§ Task item: Locate every line in the records below that contains the string "Your" and copy each one in full. Case counts.

§ Information supplied:
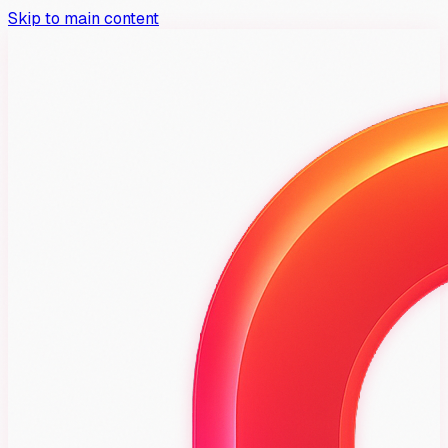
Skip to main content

--

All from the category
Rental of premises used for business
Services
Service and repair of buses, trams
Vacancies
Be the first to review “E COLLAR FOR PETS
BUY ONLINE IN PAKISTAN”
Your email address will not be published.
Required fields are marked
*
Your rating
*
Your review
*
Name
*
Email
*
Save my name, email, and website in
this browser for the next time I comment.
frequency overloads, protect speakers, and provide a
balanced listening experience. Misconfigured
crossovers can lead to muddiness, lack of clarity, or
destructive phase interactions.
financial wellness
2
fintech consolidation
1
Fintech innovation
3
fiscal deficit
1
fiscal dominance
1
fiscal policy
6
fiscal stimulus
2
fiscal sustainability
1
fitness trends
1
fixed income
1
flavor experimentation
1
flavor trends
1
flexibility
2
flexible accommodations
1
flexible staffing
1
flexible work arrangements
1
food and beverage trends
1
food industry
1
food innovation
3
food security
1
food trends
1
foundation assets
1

§ Exercise solution:
Your email address will not be published.
Your rating
Your review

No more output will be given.